RECORDS FOR THIS TASK: Begin

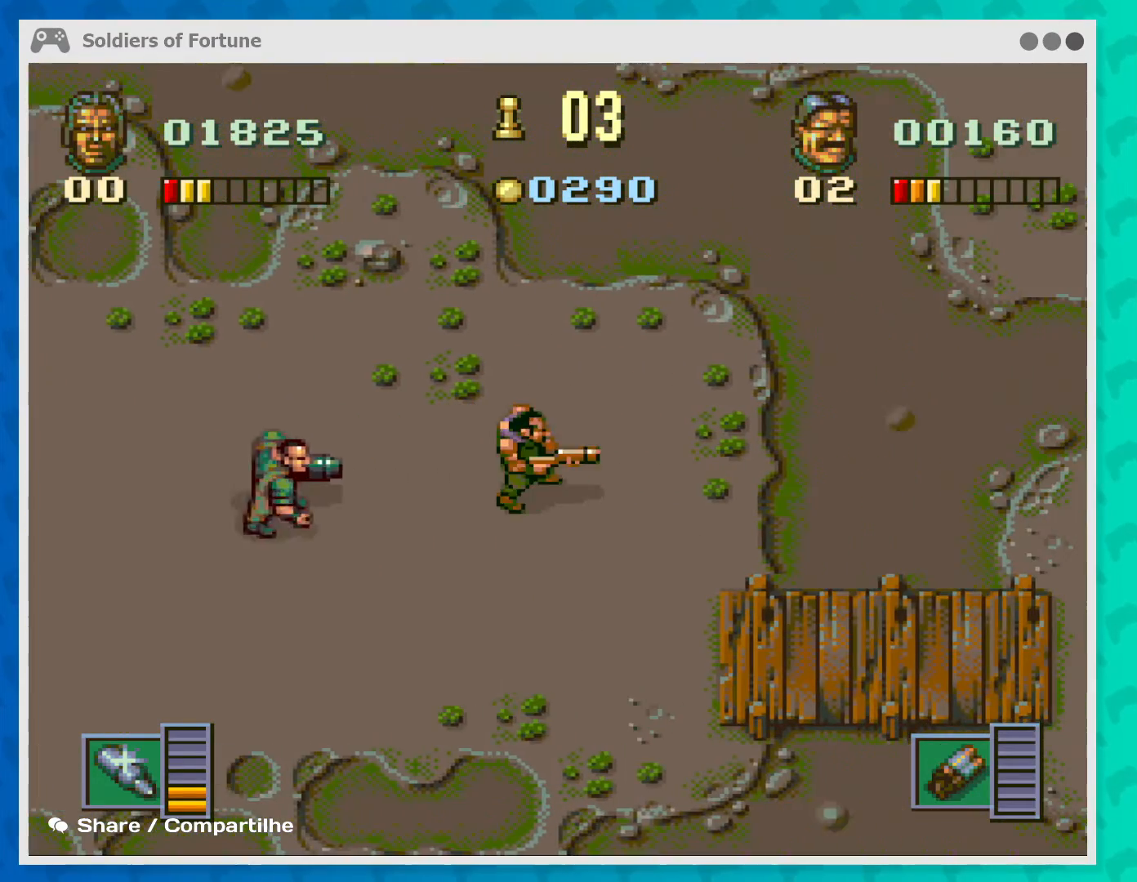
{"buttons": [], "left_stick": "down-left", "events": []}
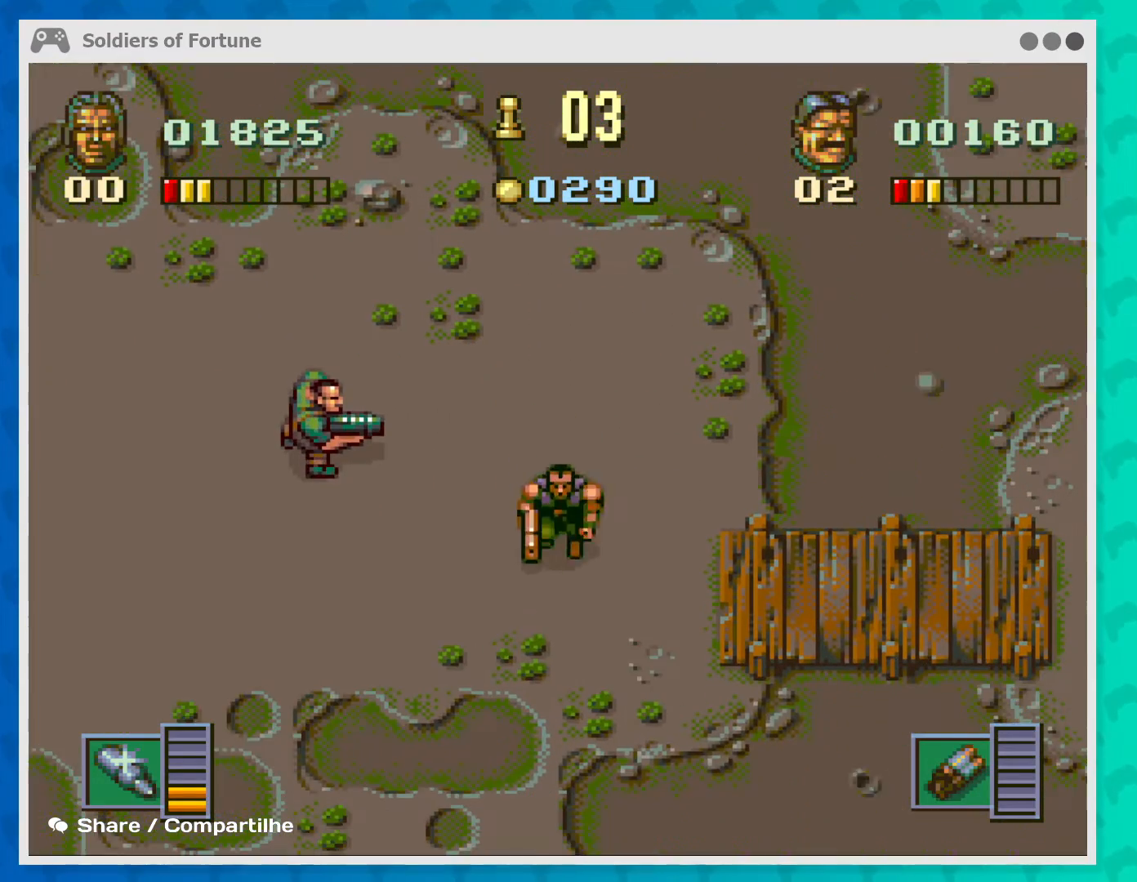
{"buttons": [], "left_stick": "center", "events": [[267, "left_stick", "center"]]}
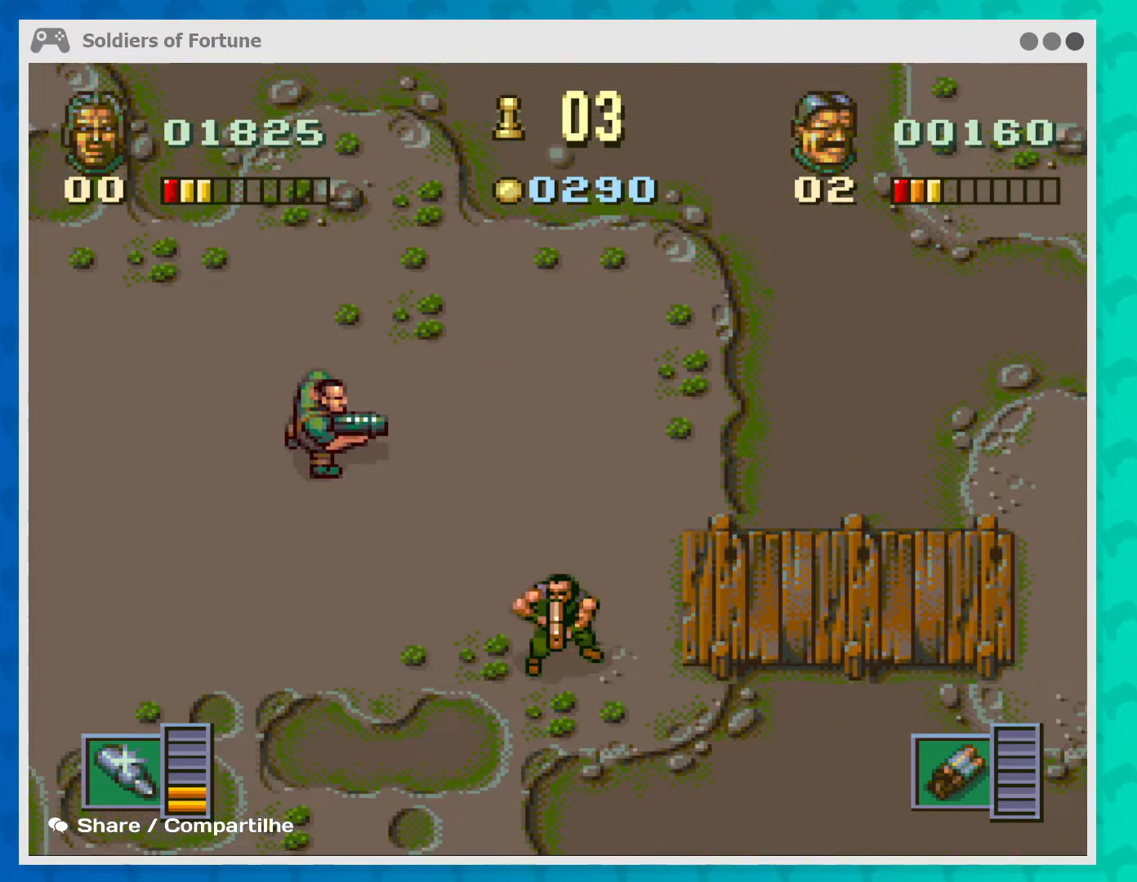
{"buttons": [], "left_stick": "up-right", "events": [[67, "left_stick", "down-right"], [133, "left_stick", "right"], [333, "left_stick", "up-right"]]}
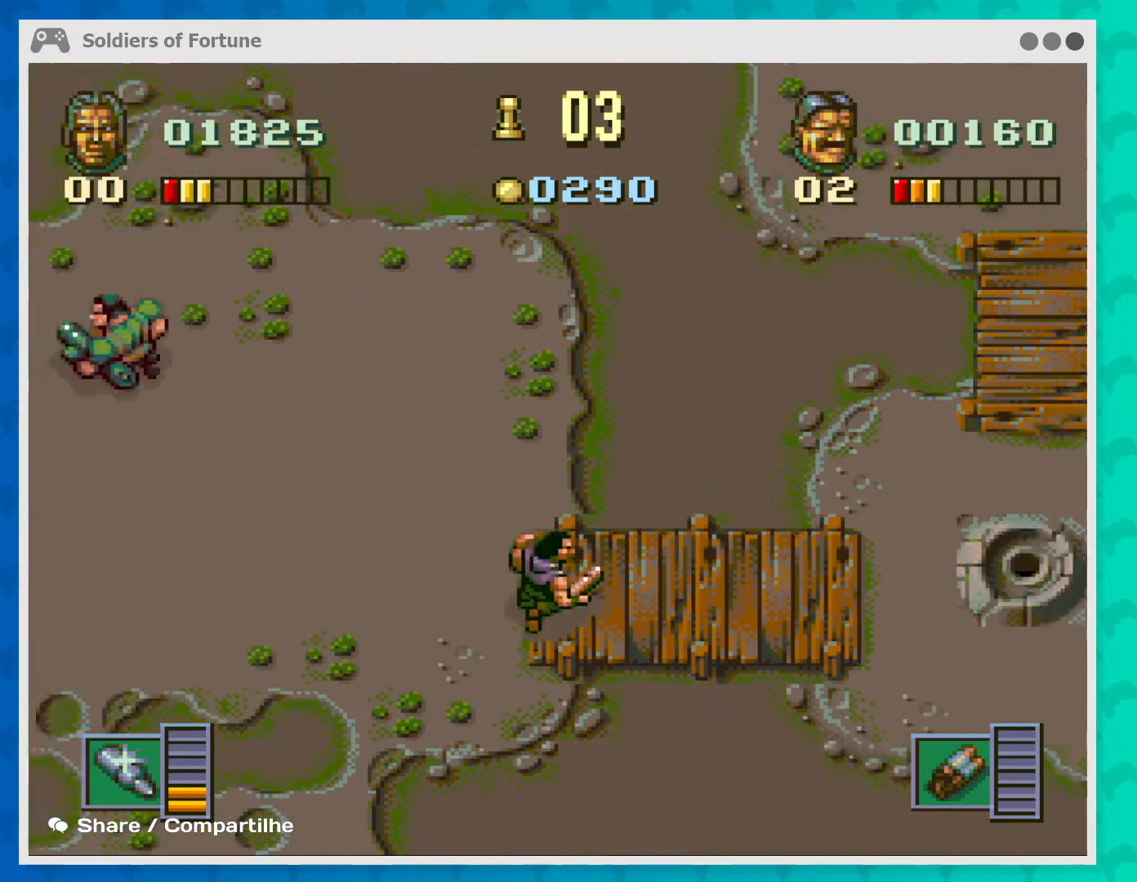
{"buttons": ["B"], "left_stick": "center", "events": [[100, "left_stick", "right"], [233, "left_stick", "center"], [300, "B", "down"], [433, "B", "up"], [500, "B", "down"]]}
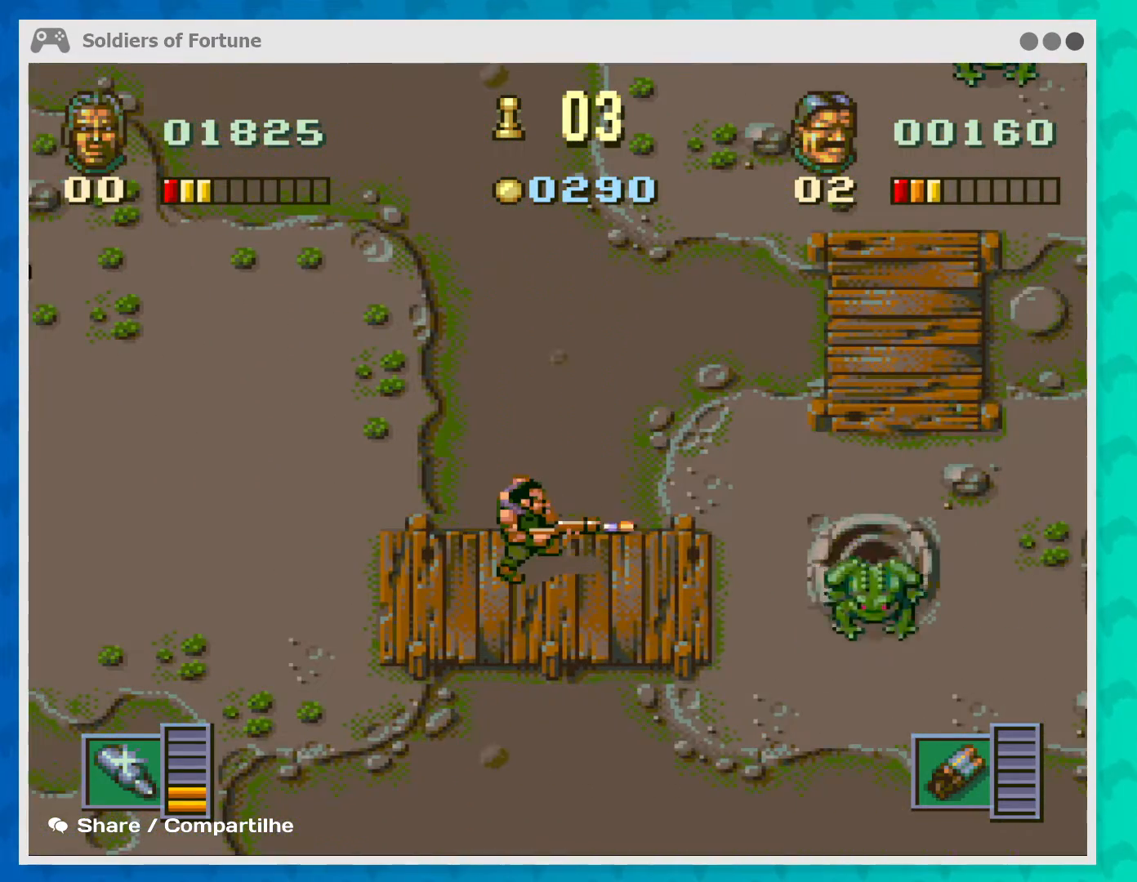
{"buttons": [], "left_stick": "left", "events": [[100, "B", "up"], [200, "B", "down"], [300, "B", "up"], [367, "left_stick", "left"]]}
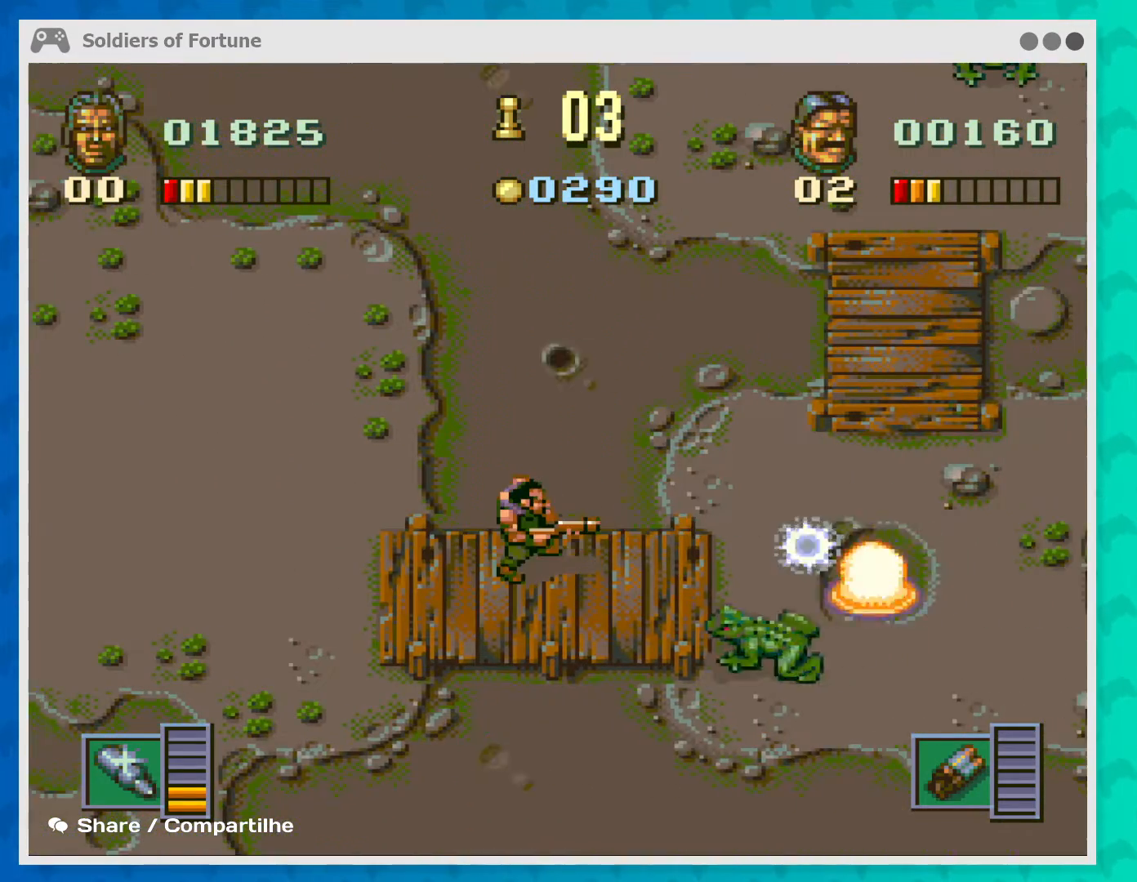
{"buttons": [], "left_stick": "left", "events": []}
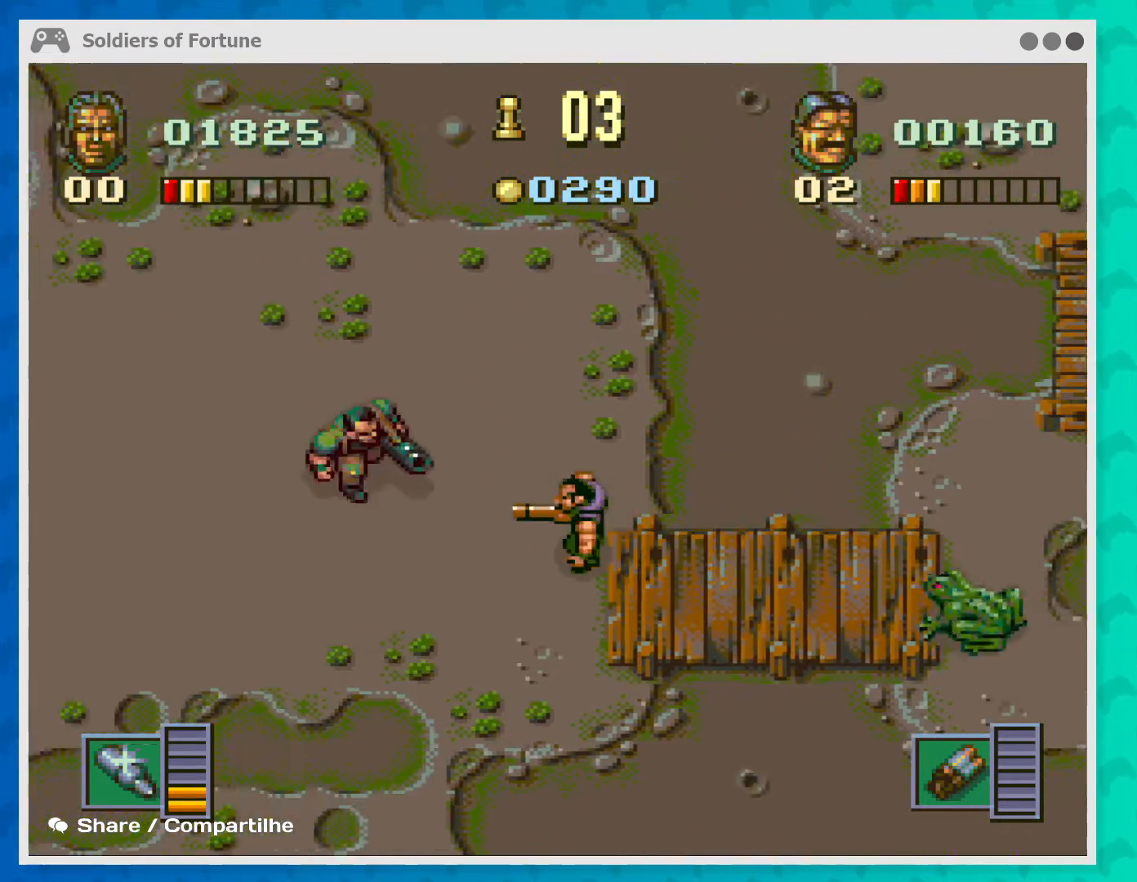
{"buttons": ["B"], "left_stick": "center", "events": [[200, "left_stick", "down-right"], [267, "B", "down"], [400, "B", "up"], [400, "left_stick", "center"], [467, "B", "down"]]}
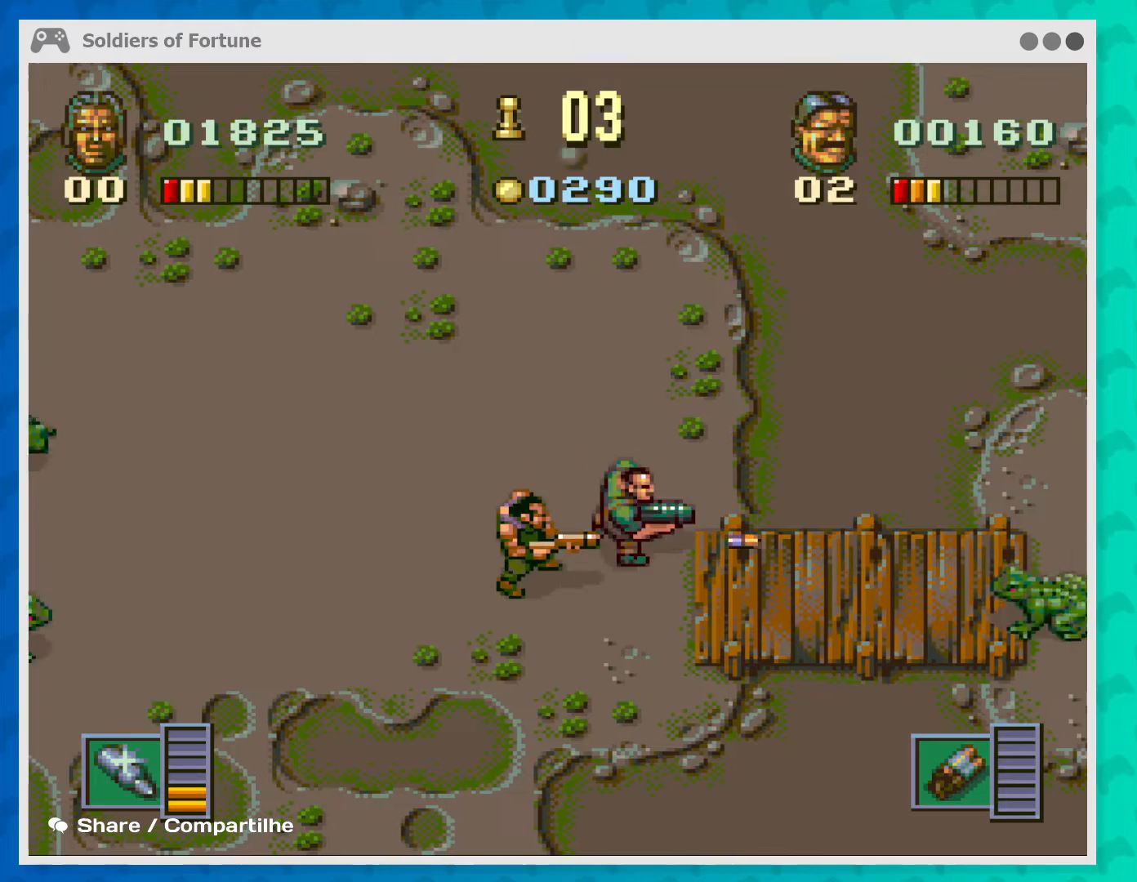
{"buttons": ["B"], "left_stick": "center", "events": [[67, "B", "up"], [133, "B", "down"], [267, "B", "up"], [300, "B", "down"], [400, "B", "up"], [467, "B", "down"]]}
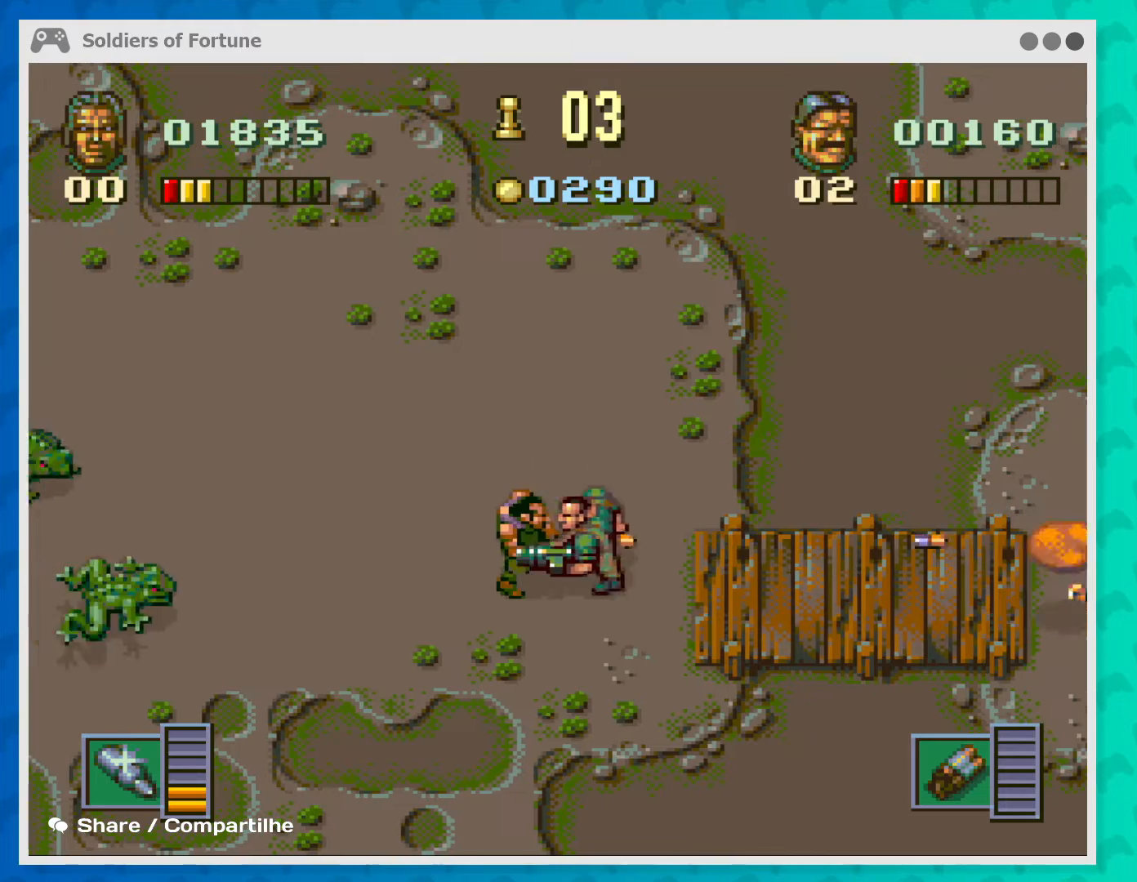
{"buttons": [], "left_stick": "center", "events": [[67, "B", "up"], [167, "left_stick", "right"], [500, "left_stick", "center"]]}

RECORDS FOR THIS TASK: End

# ABOUT THIS EXERCISE
Among the records, find the lines that contain "right" and copy each of them.

# RESULT OF THIS TASK
{"buttons": [], "left_stick": "up-right", "events": [[67, "left_stick", "down-right"], [133, "left_stick", "right"], [333, "left_stick", "up-right"]]}
{"buttons": ["B"], "left_stick": "center", "events": [[100, "left_stick", "right"], [233, "left_stick", "center"], [300, "B", "down"], [433, "B", "up"], [500, "B", "down"]]}
{"buttons": ["B"], "left_stick": "center", "events": [[200, "left_stick", "down-right"], [267, "B", "down"], [400, "B", "up"], [400, "left_stick", "center"], [467, "B", "down"]]}
{"buttons": [], "left_stick": "center", "events": [[67, "B", "up"], [167, "left_stick", "right"], [500, "left_stick", "center"]]}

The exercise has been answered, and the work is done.